----- RECORDS PROVIDED

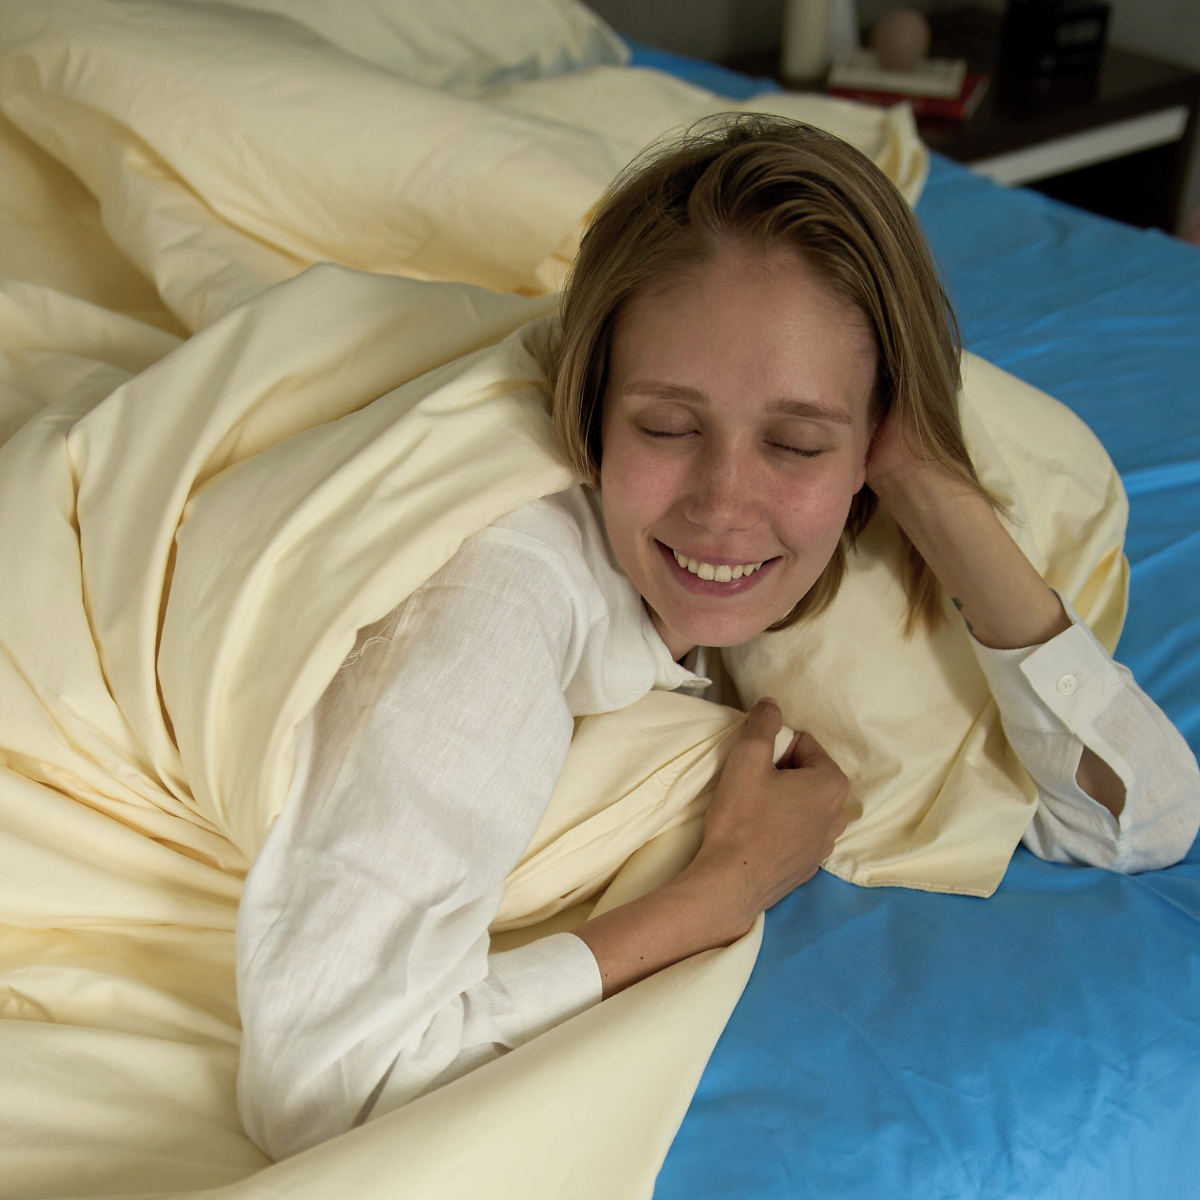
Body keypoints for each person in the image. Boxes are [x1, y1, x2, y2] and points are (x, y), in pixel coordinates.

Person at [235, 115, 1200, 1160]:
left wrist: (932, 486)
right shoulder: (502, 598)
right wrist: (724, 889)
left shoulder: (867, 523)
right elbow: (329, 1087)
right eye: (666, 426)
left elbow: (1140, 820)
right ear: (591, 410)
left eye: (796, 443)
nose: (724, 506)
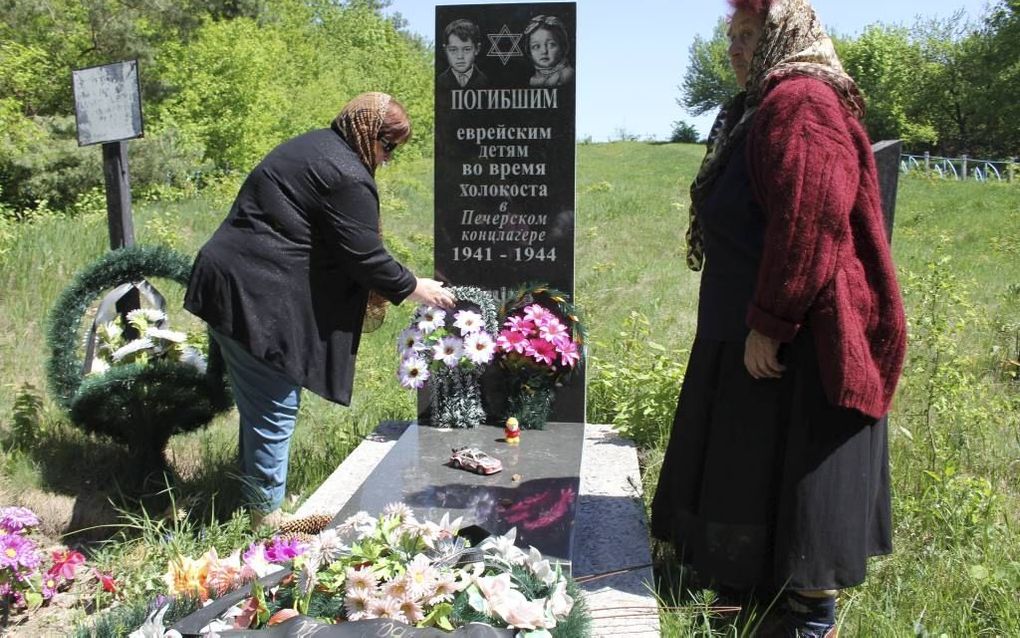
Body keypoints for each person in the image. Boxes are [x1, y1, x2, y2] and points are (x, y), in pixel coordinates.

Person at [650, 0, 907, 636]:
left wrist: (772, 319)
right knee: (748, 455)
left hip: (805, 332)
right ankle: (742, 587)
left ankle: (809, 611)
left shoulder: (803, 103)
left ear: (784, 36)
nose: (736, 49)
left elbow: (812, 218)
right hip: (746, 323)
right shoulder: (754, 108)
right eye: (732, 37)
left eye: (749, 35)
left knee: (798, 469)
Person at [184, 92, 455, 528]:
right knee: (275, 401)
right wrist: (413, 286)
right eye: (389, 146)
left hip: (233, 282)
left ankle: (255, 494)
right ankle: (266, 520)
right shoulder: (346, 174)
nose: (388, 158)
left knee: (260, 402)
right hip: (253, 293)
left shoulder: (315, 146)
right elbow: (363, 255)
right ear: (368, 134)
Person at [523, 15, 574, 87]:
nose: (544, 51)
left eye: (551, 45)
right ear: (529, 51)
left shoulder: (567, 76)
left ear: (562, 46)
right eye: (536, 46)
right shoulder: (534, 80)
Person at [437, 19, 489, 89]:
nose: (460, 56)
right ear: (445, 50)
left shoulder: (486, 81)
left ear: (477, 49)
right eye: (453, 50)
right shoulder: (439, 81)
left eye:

----------

TASK REQUIREMENTS: Write the records out again exactly as shown above, keeping no pictures.

WRITTEN REPLY:
Body keypoints for each person in the image. Boxes are [x1, y1, x2, y2] and points are (x, y), in pixel coordinates.

Person at [235, 115, 1200, 1160]:
left wrist: (932, 486)
right shoulder: (502, 598)
right wrist: (724, 889)
left shoulder: (867, 523)
right elbow: (329, 1087)
right eye: (666, 426)
left elbow: (1140, 820)
right ear: (591, 410)
left eye: (796, 443)
nose: (724, 506)
Body keypoints for each person in the image. Boxes are [x1, y1, x2, y2] and points are (x, y), in pixel coordinates.

Person at [650, 0, 907, 636]:
left wrist: (772, 319)
right knee: (748, 455)
left hip: (805, 332)
right ankle: (742, 587)
left ankle: (809, 611)
left shoulder: (803, 103)
left ear: (784, 36)
nose: (736, 49)
left elbow: (812, 218)
right hip: (746, 323)
right shoulder: (754, 108)
right eye: (732, 37)
left eye: (749, 35)
left knee: (798, 469)
Person at [184, 92, 455, 528]:
right knee: (275, 401)
right wrist: (413, 286)
right eye: (389, 146)
left hip: (233, 282)
left ankle: (255, 494)
right ankle: (266, 520)
right shoulder: (346, 174)
nose: (388, 158)
left knee: (260, 402)
right hip: (253, 293)
left shoulder: (315, 146)
right elbow: (363, 255)
right ear: (368, 134)
Person at [523, 15, 574, 87]:
nose: (544, 51)
left eye: (551, 45)
right ear: (529, 51)
left shoulder: (567, 76)
left ear: (562, 46)
right eye: (536, 46)
right shoulder: (534, 80)
Person at [437, 19, 489, 89]:
nose: (460, 56)
right ear: (445, 50)
left shoulder: (486, 81)
left ear: (477, 49)
right eye: (453, 50)
right shoulder: (439, 81)
left eye:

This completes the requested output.